A recursive implementation would probably give the cleanest implementation. In that case, you should find the answer in A[N,C] where N is the total number of items and C is the total number of available coupons.
This can be written as a linear programming problem. For most 'typical' problems, the simplex method is a fast, relatively simple way to solve such problems, or there are open source LP solvers available.
For your example:
Let 0 <= xi <= 1
x1 = One if one coupon is spent on item 1, zero otherwise
x2 = One if two coupons are spent on item 1, zero otherwise
x3 = One if one coupon is spent on item 2, zero otherwise
x4 = One if two coupons are spent on item 2, zero otherwise
x5 = One if three coupons are spent on item 3, zero otherwise
...
Assume that if I spend two coupons on item 1, then both x1 and x2 are one. This implies the constraint
x1 >= x2
With similar constraints for the other items, e.g.,
x3 >= x4
x4 >= x5
The amount saved is
Saved = 10 x1 + 5 x2 + 0 x3 + 5 x4 + 10 x5 + ...

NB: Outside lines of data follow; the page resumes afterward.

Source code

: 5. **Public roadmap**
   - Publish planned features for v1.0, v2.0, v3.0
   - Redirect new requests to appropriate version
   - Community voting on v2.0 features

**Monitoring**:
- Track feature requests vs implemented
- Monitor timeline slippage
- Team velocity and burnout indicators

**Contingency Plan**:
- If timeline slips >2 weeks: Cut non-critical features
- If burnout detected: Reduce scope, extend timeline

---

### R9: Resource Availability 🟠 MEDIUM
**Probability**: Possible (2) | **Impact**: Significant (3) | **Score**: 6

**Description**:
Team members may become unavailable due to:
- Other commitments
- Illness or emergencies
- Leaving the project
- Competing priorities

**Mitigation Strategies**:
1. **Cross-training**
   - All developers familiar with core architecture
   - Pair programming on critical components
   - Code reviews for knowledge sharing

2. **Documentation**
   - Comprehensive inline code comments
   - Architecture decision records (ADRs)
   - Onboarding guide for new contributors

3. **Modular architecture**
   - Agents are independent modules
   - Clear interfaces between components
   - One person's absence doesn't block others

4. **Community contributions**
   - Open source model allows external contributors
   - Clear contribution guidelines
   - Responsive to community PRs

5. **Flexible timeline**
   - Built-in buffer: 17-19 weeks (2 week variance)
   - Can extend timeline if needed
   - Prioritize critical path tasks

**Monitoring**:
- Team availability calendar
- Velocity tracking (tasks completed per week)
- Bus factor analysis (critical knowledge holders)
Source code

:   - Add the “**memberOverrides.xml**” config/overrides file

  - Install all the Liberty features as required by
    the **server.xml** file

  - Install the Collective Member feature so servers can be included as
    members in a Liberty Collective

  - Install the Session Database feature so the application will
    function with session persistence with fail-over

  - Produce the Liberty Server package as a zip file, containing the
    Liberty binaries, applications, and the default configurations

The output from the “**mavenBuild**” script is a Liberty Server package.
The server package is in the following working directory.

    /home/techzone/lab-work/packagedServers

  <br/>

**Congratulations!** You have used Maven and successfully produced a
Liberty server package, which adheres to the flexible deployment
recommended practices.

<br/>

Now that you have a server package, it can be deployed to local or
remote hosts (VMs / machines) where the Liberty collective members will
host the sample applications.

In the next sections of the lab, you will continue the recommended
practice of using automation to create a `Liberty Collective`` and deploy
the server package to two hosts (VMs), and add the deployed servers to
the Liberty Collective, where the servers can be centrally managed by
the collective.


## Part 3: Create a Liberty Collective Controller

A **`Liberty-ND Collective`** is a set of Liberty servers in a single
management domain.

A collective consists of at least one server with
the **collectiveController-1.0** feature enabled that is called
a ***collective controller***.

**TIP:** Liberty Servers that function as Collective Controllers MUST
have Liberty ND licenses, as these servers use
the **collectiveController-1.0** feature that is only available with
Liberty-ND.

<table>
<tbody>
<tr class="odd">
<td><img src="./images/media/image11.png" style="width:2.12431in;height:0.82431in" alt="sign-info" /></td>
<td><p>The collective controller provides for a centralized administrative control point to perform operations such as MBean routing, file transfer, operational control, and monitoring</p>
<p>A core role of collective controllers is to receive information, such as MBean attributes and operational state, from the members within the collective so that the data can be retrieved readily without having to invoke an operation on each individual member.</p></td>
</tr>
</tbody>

If you want to find the most money saved with a fixed number of coupons, then you want to minimize Saved subject to the constraints above and the additional constraint:
coupon count = x1 + x2 + x3 + ...
This works for any matrix and number of items. Changing notation (and feeling sad that I can't do subscripts), let 0 <= y_ij <= 1 be one if j coupons are spent on item number i. The we have the constraints
y_i(j-1) >= y_ij
If the amount saved from spending j coupons on item i is M_ij, where we define M_i0 = 0, then maximize
Saved = Sum_ij (M_ij - M_i(j-1)) y_ij
subject to the above constraints and
coupon count = Sum_ij y_ij
(The italics formatting doesn't seem to be working here)
I suspect some kind of sorted list for memoizing each coupon-count can help here.
for example, if you have 4 coupons, the optimum is possibly:
using all 4 on something. You have to check all these new prices.
using 3 and 1. either the 3-item is the optimal solution for 3 coupons, or that item overlaps with the three top choices for 1-coupon items, in which case you need to find the best combination of one of the three best 1-coupon and 3-coupon items.
using 2 and 2. find top 3 2-items. if #1 and #2 overlap, #1 and #3 , unless they also overlap, in which case #2 and #3 don't.
this answer is pretty vague.. I need to put more thought into it.
This problem is similar in concept to the Traveling Salesman problem where O(n!) is the best for finding the optimal solution. There are several shortcuts that can be taken but they required lots and lots of time to discover, which I doubt you have.
Checking each possible combination is going to be the best use of your time, assuming we are dealing with small numbers of coupons. Make the client wait a bit instead of you spending years on it.